* [TASK REQUIREMENTS]:
a. In the Twitter Sort thread, rewrite everything from "While potentially more" down to "sort your numbers.", changing "bogosort" to "bubble sort".
b. According to the Twitter Sort thread, what is the character limit per tweet?

BEGIN SOURCE DOCUMENT

Twitter Sort

TrainedMonkey · on Jan 14, 2015

While potentially more efficient than bogosort for larger input size, this sorting algorithm has a serious limitation. I am of course talking about being limited to 140 characters per tweet. This seriously restricts maximum input size you can sort, which in turn severely cuts down on potential applications of this technology. Moreover, without deployed SAAS (sorting as a service) bot, algorithm is not deterministic which will complicate handling logic as you need to account for being forever alone without anyone to sort your numbers.

In short, I would advise against deploying this on production until technology is more mature.

Mahn · on Jan 14, 2015

Regarding maximum input size, I'm sure it can be forked to implement a tweet-sharding approach.

END SOURCE DOCUMENT
BEGIN RAW RECORDS

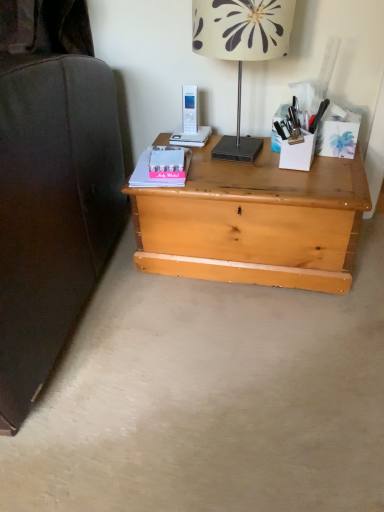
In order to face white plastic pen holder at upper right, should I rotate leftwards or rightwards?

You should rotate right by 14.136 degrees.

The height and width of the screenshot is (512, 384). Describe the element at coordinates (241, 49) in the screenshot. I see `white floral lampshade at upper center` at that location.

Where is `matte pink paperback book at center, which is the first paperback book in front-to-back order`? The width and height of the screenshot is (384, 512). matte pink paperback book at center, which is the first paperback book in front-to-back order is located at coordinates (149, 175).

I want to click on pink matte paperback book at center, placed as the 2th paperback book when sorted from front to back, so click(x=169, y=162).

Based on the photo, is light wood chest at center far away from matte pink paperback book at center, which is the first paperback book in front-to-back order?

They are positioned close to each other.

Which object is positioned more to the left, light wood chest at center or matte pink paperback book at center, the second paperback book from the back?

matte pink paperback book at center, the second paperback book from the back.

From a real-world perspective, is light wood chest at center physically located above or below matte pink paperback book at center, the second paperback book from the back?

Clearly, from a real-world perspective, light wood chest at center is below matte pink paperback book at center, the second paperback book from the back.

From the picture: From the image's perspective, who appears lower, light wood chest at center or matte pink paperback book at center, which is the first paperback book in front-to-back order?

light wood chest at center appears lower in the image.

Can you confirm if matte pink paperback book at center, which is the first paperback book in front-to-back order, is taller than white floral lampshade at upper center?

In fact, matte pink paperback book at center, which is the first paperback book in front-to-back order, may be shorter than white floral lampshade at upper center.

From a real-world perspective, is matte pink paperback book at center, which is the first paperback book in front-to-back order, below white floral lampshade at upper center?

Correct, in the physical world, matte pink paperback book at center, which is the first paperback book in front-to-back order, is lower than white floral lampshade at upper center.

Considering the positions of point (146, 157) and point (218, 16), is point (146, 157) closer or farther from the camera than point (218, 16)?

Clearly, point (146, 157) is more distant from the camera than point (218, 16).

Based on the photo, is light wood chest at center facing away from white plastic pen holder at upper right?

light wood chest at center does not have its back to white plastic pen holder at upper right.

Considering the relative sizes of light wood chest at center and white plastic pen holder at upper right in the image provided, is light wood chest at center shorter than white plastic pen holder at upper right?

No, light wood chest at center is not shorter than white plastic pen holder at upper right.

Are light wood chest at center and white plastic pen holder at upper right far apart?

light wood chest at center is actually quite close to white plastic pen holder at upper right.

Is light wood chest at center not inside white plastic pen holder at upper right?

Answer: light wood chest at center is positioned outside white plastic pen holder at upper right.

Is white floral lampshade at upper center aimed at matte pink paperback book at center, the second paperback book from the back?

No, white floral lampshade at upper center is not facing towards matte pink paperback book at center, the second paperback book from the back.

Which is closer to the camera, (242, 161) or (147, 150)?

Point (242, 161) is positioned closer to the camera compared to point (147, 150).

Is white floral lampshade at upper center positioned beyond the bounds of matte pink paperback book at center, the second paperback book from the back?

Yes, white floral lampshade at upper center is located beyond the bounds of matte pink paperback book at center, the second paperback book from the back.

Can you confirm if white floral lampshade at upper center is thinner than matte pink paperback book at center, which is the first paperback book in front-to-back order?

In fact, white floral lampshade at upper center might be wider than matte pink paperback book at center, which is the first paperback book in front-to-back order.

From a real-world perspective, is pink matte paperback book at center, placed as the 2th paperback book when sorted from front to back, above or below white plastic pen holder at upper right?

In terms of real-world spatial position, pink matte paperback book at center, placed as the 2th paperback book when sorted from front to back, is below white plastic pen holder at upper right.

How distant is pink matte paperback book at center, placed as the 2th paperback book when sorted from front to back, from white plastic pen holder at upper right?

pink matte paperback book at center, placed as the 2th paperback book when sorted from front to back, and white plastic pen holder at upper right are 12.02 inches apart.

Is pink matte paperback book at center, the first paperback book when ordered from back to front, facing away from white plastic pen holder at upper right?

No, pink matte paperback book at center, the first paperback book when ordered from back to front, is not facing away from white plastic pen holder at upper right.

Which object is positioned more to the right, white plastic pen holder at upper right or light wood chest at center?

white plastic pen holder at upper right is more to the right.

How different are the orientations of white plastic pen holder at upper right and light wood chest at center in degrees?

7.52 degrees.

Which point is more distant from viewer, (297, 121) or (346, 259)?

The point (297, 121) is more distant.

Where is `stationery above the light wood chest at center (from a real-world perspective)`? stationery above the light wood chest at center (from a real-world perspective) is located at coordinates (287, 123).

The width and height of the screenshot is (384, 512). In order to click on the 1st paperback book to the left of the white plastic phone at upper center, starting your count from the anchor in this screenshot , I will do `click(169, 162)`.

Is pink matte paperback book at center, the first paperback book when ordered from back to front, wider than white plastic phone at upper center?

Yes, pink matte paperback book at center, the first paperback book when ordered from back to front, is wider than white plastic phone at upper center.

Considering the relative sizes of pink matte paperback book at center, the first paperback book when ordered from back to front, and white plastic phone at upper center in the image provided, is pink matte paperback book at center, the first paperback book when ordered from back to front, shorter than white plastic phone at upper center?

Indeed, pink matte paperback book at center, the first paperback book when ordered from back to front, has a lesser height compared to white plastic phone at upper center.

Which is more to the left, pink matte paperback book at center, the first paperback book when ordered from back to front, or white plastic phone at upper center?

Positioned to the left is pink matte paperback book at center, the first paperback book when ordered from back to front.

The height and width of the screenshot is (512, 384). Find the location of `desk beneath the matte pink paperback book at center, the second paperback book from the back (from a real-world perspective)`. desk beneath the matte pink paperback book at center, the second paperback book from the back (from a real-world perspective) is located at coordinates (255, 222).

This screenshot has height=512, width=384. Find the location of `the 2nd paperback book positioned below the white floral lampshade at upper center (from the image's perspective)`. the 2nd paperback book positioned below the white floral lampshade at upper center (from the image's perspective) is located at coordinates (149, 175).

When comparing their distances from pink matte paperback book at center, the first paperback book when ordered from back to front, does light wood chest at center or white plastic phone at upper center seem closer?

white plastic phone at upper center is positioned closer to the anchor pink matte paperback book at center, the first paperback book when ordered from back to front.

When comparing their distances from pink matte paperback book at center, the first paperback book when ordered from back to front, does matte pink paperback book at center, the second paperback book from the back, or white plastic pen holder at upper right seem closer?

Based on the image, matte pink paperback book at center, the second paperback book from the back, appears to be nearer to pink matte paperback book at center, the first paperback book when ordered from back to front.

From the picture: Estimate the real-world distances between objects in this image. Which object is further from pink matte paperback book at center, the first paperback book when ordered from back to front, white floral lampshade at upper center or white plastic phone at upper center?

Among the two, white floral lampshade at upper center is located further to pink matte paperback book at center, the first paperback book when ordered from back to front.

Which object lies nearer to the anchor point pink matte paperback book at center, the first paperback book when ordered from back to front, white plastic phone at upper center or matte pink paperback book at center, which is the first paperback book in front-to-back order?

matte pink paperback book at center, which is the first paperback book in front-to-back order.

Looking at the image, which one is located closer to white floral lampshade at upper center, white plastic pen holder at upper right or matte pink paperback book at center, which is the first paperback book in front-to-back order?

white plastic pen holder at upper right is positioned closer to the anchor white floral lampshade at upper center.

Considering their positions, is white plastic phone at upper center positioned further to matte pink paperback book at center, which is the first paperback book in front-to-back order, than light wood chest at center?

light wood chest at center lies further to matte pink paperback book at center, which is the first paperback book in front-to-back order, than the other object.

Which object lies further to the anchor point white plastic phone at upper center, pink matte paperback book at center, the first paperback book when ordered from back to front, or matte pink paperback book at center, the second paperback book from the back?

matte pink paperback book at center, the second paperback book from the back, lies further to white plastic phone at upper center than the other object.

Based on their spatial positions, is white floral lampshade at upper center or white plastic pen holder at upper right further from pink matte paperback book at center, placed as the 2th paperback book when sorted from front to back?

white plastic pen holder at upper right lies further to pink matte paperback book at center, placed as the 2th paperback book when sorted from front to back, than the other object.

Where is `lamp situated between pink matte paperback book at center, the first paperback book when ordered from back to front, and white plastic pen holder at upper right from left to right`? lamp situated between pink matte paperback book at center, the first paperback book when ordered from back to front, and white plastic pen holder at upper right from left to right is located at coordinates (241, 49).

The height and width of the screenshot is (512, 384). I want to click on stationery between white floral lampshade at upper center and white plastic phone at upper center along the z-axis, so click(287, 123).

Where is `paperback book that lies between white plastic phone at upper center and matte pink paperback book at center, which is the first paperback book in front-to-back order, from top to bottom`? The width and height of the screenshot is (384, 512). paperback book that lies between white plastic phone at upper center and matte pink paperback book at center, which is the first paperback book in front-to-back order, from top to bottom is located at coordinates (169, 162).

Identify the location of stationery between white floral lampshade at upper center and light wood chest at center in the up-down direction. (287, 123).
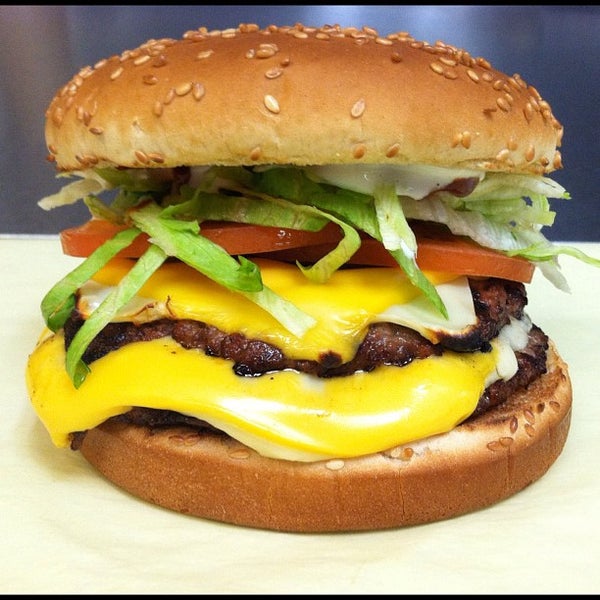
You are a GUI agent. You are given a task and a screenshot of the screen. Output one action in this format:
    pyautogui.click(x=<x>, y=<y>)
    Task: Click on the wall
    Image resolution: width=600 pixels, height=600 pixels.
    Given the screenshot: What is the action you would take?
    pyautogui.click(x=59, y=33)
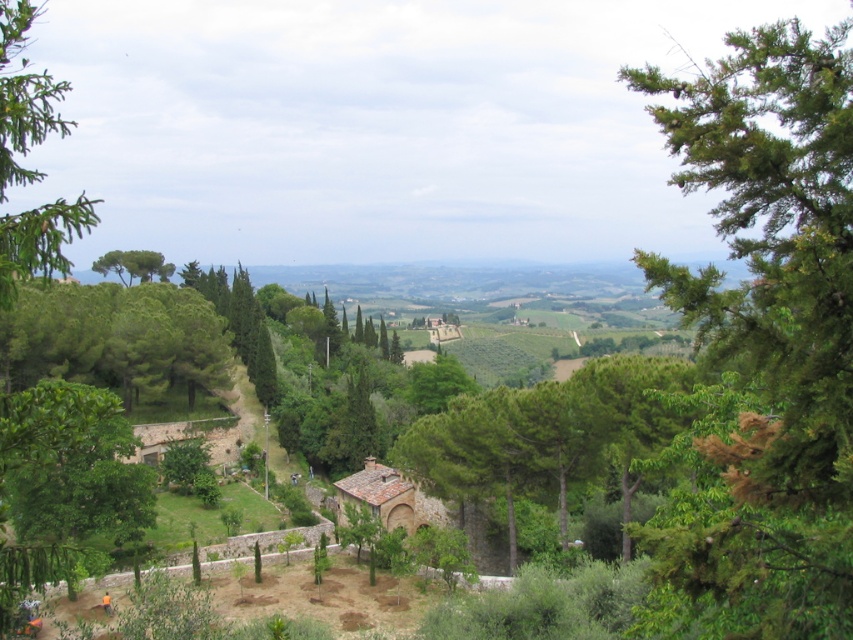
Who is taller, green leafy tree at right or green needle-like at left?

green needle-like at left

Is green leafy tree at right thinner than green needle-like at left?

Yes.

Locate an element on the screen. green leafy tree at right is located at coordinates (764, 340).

END RAW RECORDS

* [ANSWERS FOR THE TASKS]:
a.
While potentially more efficient than bubble sort for larger input size, this sorting algorithm has a serious limitation. I am of course talking about being limited to 140 characters per tweet. This seriously restricts maximum input size you can sort, which in turn severely cuts down on potential applications of this technology. Moreover, without deployed SAAS (sorting as a service) bot, algorithm is not deterministic which will complicate handling logic as you need to account for being forever alone without anyone to sort your numbers.

b. 140 characters per tweet.